# Low Prep Staining



## nkpaintingvt (Dec 1, 2015)

I have a question that may not have a great answer, but I'll try anyways.

I recently finished some clear soft wood replacement windows for a client. I sanded them down to perfection, stained with gel stain, and poly'd. They look fantastic. 

Unfortunately, clear pine trim was installed around the windows before I got to prefinish it. Colonial moulding, sills, etc, which would be a bear to properly sand down considering all the corners, 90 degree spots, etc. Doable, but if I can avoid it I will.

I'm wondering if there are any products out there that could get me close to the look of the windows without all of the sanding. I know there's Polyshades, but I'm not a fan of that stuff. Is it even possible to get a decent look on stain grade trim without taking off the factory glaze?

Thanks!

Noah


----------



## finishesbykevyn (Apr 14, 2010)

nkpaintingvt said:


> I have a question that may not have a great answer, but I'll try anyways.
> 
> 
> 
> ...


I'm confused. Is this just bare wood? I wouldn't think you have to sand it very heavy. Just stain and clear coat. ?Maybe I'm not understanding question,..

Sent from my SM-T330NU using Tapatalk


----------



## Redux (Oct 27, 2018)

I’m assuming you’re referring to mill glaze/burnishing from molder knives...try water popping. It should raise/open the grain allowing for better and more even absorption. Try a sample on a scrap trim piece first.


----------



## nkpaintingvt (Dec 1, 2015)

In my experience, there's a big difference between staining well sanded wood and staining wood with the factory sheen still intact. Stain can penetrate more evenly and splotching is generally reduced. 

Going right over the mill glaze hasn't looked good when I've done it in the past, but I'm curious if there's a method that works for others.


----------



## Redux (Oct 27, 2018)

A tip when water popping:
Always work from bottom to top, avoiding drips/puddles on horizontal surfaces. You can give it a quick wipe with a terry/microfiber towel after brushing it on. You don’t want water to pool or accumulate at endgrains.


----------



## finishesbykevyn (Apr 14, 2010)

nkpaintingvt said:


> In my experience, there's a big difference between staining well sanded wood and staining wood with the factory sheen still intact. Stain can penetrate more evenly and splotching is generally reduced.
> 
> 
> 
> Going right over the mill glaze hasn't looked good when I've done it in the past, but I'm curious if there's a method that works for others.


Ok. Got ya. Well atleast if you didn't sand all of them, it would be consistently blotchy..?lol

Sent from my SM-T330NU using Tapatalk


----------



## nkpaintingvt (Dec 1, 2015)

Alchemy Redux said:


> A tip when water popping:
> Always work from bottom to top, avoiding drips/puddles on horizontal surfaces.
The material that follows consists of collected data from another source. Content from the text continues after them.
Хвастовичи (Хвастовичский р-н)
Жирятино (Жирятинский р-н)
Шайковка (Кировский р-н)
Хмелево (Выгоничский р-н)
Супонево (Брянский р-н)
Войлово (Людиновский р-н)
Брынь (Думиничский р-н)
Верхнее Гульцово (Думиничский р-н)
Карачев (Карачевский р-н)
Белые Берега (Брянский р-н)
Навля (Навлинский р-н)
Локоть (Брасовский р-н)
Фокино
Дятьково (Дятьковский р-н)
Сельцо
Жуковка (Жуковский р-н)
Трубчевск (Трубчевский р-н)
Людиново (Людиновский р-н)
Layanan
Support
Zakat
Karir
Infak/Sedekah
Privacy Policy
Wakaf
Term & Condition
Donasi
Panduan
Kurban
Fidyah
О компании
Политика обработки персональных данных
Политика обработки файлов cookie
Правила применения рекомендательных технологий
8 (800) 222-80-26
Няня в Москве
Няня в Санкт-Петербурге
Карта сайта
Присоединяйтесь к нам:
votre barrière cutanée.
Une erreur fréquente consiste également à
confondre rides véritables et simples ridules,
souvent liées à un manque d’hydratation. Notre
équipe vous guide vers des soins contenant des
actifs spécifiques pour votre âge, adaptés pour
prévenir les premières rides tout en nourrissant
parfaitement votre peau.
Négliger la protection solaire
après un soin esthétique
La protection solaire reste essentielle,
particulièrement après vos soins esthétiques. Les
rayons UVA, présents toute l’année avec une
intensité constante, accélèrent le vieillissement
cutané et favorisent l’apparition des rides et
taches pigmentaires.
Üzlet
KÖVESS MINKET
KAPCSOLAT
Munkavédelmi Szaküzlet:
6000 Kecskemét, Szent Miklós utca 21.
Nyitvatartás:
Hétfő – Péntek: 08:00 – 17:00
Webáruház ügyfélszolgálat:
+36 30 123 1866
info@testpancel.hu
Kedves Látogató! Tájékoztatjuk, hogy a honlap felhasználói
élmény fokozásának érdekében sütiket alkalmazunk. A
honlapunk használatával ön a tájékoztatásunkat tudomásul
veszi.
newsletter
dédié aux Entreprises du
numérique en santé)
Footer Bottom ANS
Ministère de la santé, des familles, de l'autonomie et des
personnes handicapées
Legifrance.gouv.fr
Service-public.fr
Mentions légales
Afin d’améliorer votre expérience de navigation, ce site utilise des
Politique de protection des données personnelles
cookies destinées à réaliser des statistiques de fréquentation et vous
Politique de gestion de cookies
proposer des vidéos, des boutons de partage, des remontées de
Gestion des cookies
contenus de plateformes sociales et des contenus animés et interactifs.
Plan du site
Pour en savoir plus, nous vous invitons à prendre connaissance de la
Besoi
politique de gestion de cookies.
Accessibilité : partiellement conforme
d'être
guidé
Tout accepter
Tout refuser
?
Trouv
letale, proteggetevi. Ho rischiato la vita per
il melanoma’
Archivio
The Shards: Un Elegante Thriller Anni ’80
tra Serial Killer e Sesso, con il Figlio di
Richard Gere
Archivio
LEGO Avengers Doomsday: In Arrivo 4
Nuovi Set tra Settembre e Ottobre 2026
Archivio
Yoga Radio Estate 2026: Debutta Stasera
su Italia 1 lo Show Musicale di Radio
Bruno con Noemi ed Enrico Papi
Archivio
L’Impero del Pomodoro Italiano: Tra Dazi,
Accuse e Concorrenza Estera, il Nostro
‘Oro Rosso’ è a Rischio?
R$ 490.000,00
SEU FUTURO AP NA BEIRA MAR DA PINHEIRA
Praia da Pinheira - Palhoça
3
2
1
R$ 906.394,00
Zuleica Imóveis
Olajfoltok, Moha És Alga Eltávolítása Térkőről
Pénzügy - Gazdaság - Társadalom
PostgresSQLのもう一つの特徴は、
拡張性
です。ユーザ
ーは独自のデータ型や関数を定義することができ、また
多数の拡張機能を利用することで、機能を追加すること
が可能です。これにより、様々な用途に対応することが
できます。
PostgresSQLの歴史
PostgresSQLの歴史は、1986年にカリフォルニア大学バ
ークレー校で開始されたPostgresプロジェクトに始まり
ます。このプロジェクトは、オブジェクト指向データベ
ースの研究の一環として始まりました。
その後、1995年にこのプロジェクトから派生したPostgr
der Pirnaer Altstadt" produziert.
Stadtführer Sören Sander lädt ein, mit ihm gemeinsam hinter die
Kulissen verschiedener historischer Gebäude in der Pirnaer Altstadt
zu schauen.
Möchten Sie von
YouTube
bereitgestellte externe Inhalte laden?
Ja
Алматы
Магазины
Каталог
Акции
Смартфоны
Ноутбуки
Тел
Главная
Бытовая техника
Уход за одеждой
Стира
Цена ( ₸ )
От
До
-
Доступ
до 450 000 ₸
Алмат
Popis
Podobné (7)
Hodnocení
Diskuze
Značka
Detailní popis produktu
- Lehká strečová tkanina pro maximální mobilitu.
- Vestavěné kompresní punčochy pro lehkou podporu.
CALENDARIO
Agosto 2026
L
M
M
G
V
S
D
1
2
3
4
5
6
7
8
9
You can give it a quick wipe with a terry/microfiber towel after brushing it on. You don’t want water to pool or accumulate at endgrains.


I'll give that a try on scrap - that would be a dream if it worked well enough. Thanks!


----------



## Tprice2193 (Oct 3, 2017)

I have used gray 3M scuff pads and a little mineral spirits to prep pine prior to oil staining. Works good in the detail. Dont over work it or it will fuzz up to much. I have never water popped white pine but that might work like Alchemy suggested. I don't like Polyshades. Sealcoat shellac sanding sealer will control the blotching better on pine than anything I have used.


----------